Cafeteria Plans

Frequently Asked Cafeteria Plan Questions

  1. Why do more and more companies seem to be offering cafeteria plans?
  2. How do flexible spending programs work?
  3. Are deposits to a spending accounts free from income tax?
  4. What benefits do flex plans offer employers and employees?
  5. Are there any disadvantages in setting up a flex plan?
  6. What are the legal requirements for maintaining a plan?

Introduction

A cafeteria plan is an employee benefit that is frequently misunderstood. Yet, for those that can appreciate its advantages, the cafeteria plan has become a highly desirable employee benefit in light of the recent changes in the economic and tax scene.

Although originally sanctioned by Congress in 1978, under Section 125 of the Internal Revenue Code, cafeteria plans have only recently come into vogue, as companies look for ways to reduce some of the expense of providing medical coverage for their employees. A cafeteria plan (also called a “flex plan”) can save employees money, as well, by allowing them to purchase some of their medical coverage with “pre-tax” dollars.

Flexible Benefit Plans

In a flexible compensation program a specified amount of pay is offered by an employer for the purchase of employee benefits. An employee is provided with a number of benefit options which can be selected.

An employer in such a plan defines its commitment in terms of its contributions to the benefit program rather than in terms of a fixed program of benefits. This effectively creates compensation that is visible to employees. Employees are permitted to select benefit programs that fit their personal needs rather than being covered by a “common program.”

A flexible spending account is created for each participating employee. The account is a reserve that is available to reimburse employees for certain expenses not covered under group insurance programs. Such expenses include health care expenses, such as deductible or coinsurance amounts, and work-related dependent-care expenses.

Flexible spending accounts can be an option under a broader flexible program, or they can be the only element of flexibility in a benefit program. Deposits to the spending accounts are funded by employer or employee contributions; the accounts supply funds that are available for reimbursement of eligible expenses during the full plan year. Neither the amounts deposited nor the amounts withdrawn by employees as reimbursement for eligible expenses are considered taxable income.

Benefits And Drawbacks

Flex plans offer a number of benefits to both employers and employees. Basically, employers can offer their employees a more attractive benefits package at little or no additional cost; and employees can choose how and where to put their hard-earned dollars to work for them, as appropriate to their individual needs.

Reporting and Disclosure

The law requires that benefit plans be created and administered in accordance with a written plan document that details certain information. The written plan document can incorporate by reference the plan documents for any benefits that are provided to employees under separate written plans. If the plans provide different maximum coverage levels, they must be specified.

Generally, the plan document provides a description of benefits, participation rules, election procedures, employer contributions and the plan year.

There can be separate plan documents for a 401(k) plan and other programs such as accident and health, dependent care, group legal services, etc.; separate plan documents are required for health care and dependent care flexible spending accounts.

Annual Reports

The Internal Revenue Service and the Department of Labor require the filing an annual report (Form 5500 series). The information in the annual report should also be summarized and made available for plan participants.

NOTE: Small plans that have less than 100 participants and meet certain other rules may not be required to file annual reports.

Summary Plan Descriptions

A summary plan description (SPD) is a description of the flexible benefits plan, written in plain English, and made available to participants and designated beneficiaries.
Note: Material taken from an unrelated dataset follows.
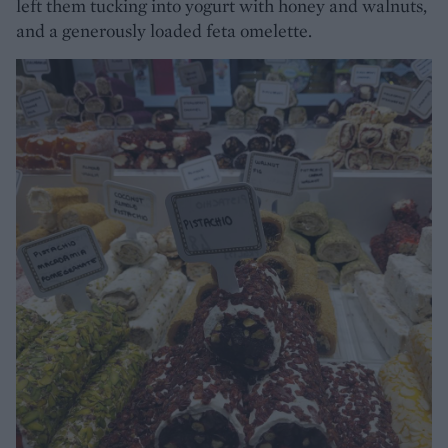
left them tucking into yogurt with honey and walnuts,
and a generously loaded feta omelette.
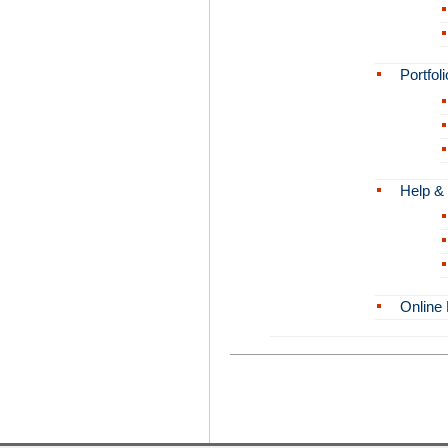
Portfoli
Help &
Online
Cafeteria Plans At-A-Glance

  1. The cafeteria plan has become a highly desirable employee benefit in light of recent changes in the economic and tax arenas.
  2. In a flexible compensation program a specified amount of pay is offered by an employer for the purchase of employee benefits.
  3. Flexible spending accounts can be part of a broader flex program, or they can be the only flex option in a benefit program.
  4. Employee deposits to (or eligible withdrawals from) spending accounts are not included in income for income tax purposes.
  5. Flex plans offer a number of benefits to both employers and employees.
  6. Although generally beneficial to both employee and employer, flex plans do pose certain disadvantages to the employee.
  7. The IRS and the DOL require the filing of annual reports (Form 5500 series).
  8. The information in the 5500s must be summarized and made available to plan participants.